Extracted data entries
※ ※ ※
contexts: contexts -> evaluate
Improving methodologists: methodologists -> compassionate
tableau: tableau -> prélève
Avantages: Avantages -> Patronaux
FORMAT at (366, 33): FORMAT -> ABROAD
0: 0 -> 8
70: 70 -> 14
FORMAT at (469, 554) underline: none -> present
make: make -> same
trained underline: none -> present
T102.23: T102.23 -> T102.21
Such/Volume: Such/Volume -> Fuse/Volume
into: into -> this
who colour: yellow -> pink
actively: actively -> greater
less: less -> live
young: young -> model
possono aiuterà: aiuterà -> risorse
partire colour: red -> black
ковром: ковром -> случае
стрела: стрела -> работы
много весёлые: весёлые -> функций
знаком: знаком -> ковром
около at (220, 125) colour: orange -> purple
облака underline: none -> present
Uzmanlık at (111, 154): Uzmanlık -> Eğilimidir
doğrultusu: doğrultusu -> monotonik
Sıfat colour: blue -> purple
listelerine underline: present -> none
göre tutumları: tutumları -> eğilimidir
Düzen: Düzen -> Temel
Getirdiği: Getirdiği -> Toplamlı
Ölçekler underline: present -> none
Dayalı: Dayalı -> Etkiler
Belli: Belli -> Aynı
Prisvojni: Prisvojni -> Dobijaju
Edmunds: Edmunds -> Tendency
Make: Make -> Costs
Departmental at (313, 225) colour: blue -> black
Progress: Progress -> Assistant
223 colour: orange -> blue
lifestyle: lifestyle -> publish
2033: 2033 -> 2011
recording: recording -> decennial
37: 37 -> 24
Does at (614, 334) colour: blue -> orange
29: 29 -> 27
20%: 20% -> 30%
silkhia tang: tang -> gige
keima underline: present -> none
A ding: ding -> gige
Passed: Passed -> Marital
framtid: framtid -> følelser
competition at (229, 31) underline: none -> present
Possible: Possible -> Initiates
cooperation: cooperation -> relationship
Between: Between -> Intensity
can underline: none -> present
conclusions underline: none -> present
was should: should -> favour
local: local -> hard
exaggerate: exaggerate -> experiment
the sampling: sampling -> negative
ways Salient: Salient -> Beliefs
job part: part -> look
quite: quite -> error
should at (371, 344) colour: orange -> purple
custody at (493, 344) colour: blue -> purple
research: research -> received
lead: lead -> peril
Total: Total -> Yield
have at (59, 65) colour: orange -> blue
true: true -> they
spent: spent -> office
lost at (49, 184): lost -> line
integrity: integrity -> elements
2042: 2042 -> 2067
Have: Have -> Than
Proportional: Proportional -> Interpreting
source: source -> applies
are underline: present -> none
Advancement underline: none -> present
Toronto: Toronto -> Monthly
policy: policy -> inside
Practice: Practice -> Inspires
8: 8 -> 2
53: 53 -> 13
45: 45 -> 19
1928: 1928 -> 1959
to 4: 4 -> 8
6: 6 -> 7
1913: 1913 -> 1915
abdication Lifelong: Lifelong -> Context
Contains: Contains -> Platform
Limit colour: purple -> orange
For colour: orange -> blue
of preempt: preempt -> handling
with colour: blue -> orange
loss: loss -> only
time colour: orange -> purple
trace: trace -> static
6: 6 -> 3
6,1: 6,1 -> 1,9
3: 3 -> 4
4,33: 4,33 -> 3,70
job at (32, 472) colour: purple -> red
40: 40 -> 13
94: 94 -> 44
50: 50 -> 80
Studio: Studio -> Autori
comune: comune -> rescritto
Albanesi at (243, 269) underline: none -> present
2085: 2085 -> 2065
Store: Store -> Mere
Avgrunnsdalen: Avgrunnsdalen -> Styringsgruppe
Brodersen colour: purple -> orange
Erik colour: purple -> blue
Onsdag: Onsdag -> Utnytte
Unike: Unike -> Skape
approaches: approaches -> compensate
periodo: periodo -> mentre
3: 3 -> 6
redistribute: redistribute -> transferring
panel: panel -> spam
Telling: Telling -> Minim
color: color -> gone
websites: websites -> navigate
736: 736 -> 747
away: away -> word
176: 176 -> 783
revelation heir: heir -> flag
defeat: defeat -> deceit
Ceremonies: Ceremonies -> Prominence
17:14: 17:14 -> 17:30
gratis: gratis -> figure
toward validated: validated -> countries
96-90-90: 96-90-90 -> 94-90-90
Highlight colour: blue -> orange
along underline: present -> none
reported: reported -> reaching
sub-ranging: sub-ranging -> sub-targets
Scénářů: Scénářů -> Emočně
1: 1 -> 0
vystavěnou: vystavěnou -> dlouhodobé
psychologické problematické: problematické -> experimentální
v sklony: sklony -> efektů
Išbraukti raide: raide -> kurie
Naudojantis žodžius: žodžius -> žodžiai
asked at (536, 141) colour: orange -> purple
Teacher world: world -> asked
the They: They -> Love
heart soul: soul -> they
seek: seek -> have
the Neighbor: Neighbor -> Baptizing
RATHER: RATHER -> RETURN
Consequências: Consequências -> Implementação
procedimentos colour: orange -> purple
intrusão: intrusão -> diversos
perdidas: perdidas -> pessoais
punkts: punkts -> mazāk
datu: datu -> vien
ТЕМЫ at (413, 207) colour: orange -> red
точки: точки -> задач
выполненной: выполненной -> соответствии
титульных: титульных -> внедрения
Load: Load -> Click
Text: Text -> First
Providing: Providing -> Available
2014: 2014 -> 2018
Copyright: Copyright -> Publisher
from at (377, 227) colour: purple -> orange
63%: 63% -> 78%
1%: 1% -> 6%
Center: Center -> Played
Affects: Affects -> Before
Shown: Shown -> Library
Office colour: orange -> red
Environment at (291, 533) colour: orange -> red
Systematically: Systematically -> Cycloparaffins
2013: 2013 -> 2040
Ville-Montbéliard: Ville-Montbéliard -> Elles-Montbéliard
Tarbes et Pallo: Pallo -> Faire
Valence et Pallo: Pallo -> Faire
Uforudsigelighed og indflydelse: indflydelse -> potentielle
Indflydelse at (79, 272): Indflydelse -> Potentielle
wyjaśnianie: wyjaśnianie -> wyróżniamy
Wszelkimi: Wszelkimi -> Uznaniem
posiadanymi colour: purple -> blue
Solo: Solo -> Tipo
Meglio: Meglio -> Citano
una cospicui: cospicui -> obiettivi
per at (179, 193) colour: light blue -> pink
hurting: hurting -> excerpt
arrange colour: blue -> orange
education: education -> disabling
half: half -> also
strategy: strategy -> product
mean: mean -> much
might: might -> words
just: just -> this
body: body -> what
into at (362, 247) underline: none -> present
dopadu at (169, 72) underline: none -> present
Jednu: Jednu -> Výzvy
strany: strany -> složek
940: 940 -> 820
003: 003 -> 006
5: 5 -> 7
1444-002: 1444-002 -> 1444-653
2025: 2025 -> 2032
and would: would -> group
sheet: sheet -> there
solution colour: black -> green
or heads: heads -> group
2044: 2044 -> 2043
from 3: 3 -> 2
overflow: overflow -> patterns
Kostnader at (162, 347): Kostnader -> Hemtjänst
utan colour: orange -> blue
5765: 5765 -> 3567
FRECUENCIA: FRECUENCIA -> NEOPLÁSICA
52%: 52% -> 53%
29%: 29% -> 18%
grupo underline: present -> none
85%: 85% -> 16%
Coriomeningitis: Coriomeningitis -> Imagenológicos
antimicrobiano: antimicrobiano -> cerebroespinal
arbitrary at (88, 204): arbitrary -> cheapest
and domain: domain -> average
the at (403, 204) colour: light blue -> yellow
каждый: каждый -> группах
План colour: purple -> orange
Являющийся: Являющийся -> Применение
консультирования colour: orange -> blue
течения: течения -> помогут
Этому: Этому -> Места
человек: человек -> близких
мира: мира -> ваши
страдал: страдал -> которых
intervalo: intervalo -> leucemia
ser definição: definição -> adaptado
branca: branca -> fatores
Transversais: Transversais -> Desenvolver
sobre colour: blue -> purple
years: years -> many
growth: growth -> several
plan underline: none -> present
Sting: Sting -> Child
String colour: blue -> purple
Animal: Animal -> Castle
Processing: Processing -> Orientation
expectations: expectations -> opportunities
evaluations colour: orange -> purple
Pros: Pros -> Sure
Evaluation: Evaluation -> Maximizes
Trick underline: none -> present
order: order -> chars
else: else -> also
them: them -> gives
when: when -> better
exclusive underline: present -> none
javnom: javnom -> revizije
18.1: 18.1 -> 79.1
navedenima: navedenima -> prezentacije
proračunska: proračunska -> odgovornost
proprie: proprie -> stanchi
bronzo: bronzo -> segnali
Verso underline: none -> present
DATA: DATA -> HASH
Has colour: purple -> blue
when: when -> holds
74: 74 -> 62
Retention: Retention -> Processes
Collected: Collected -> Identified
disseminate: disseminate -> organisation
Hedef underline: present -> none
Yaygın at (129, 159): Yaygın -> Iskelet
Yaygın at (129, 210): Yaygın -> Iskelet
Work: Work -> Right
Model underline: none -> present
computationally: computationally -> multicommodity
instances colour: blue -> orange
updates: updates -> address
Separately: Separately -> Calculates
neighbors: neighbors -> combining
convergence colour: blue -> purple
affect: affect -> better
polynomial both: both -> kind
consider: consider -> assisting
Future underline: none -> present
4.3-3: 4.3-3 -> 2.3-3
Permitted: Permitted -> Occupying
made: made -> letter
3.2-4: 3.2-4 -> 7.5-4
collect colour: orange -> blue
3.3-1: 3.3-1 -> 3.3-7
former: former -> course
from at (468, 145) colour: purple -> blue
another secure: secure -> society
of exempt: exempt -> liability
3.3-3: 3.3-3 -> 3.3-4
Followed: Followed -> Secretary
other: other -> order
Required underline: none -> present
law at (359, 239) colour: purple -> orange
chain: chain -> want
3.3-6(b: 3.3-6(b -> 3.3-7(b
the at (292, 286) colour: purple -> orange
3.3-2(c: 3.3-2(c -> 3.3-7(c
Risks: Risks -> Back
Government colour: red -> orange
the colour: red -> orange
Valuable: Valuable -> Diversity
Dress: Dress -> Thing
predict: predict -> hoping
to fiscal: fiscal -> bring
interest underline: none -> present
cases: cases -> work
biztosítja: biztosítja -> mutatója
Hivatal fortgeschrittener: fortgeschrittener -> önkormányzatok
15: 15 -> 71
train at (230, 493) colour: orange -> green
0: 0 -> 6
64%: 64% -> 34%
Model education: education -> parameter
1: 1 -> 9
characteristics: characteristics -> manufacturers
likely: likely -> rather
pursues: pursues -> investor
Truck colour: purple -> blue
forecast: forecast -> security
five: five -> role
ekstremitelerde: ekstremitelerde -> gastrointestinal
※ ※ ※
AIM: Print the rows from the very first one through the line containing "make: make -> same", both ends included, copying each line without any change.

COMPLETE ANSWER:
contexts: contexts -> evaluate
Improving methodologists: methodologists -> compassionate
tableau: tableau -> prélève
Avantages: Avantages -> Patronaux
FORMAT at (366, 33): FORMAT -> ABROAD
0: 0 -> 8
70: 70 -> 14
FORMAT at (469, 554) underline: none -> present
make: make -> same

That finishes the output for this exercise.